1. No Voltage Output

A fault with no voltage output means that the power supply does not respond after starting up. First, check the output fuse of the power supply rear panel to see if it is burnt out. If the fuse has been blown, replace it with a new fuse of the same type. Turn the power on again. If the fuse is burnt again, it indicates that there may be a short circuit in the output circuit. At this time, the output switch of the output circuit should be checked. If the indicator light is normally lit after the power is turned on, adjust the voltage adjustment knob. If there is no response in the voltage indication and there is no voltage output, the position of the switch should be checked. The fault may be because the power supply is in the remote-control state. After the state of the power supply is adjusted to the local state, the power supply can restore the normal output state. If the potentiometer of the power output has been adjusted to the minimum, and the voltage preset is normal, and there is no voltage output in practice, the potentiometer of the current output should be adjusted appropriately to restore the normal working state of the power supply. Finally, check the output terminals JX1 and JX2 of the power supply to see if there is a short circuit. If there is a short circuit, the power supply will have no output. Check the output circuit of the power supply. When there is a diode short circuit in CR21-CR24, there is no voltage output from the power supply; replace the damaged diode in time.

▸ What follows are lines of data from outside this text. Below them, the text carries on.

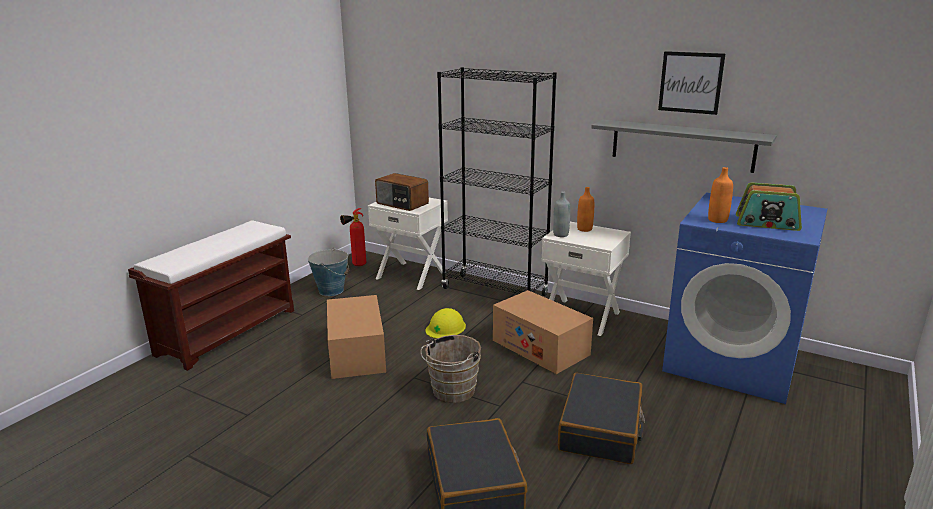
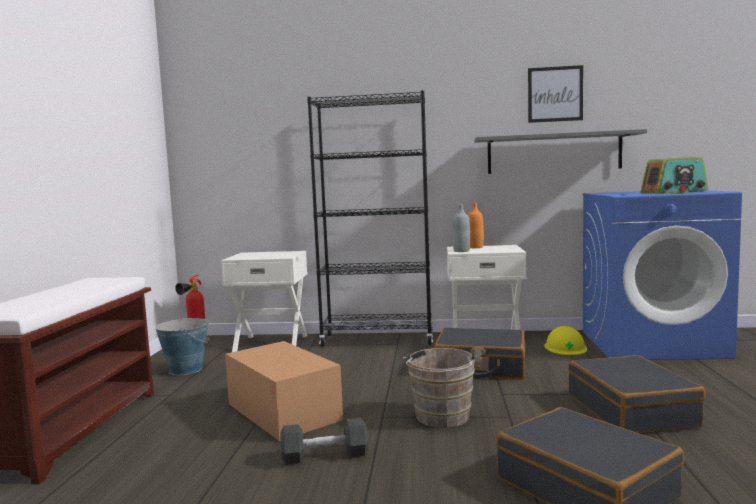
camera: 25 degrees left, 15 degrees down
radio [375,173,429,211] -> none
yellow hard hat [425,308,466,339] -> yellow hard hat moved to [544,326,587,355]
cardboard box [493,290,593,374] -> black suitcase [434,327,525,379]
orange bottle [708,167,733,223] -> none
none -> grey dumbbell [280,418,368,465]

2. Unstable Working Voltage 

For the unstable operating voltage of the DC stabilized power supply, if the indicator of the power supply is lit, the reading of the voltmeter is also normal, but the output voltage is unstable, and the working state of the auxiliary power supply voltage regulator should be checked. Check the voltage output and compare the operational status of the op amp and the current output to the op amp. Secondly, check the voltage output potentiometer to see if it works normally. After disconnecting the potentiometer circuit, check the resistance with a multimeter, and turn the potentiometer knob in turn, then the resistance value displayed by the multimeter should also be It is evenly changed, so that it can be judged whether the potentiometer is normal. When the output voltage needs to be adjusted, if the switching of the relay is abnormal, causing the output voltage to flash, the relay should be replaced and a new relay of the same type should be used.

3. The Output is Full of Deviation

The indicator of the power supply is normally lit, and its output is fully offset and cannot be adjusted. Use a multimeter to check the voltage of the output terminals JX1 and JX2. If the result shows that it is about 52V, you can preliminarily judge that the fault is open at the output end, analyze the output circuit, and adjust the tubes Q8 to Q13 to be parallel circuits. If more than one way When the adjustment tube is short-circuited, the entire control circuit will be ineffective, the output end will be open, and the output will be full-biased output, which cannot be adjusted. Use a multimeter to check the short circuit between the collector and emitter of the parallel regulator. If a short circuit occurs, it indicates that the regulator is damaged in the parallel circuit. At this point, each adjustment tube should be inspected, and the damaged adjustment tube should be replaced with a new adjustment tube of the same type.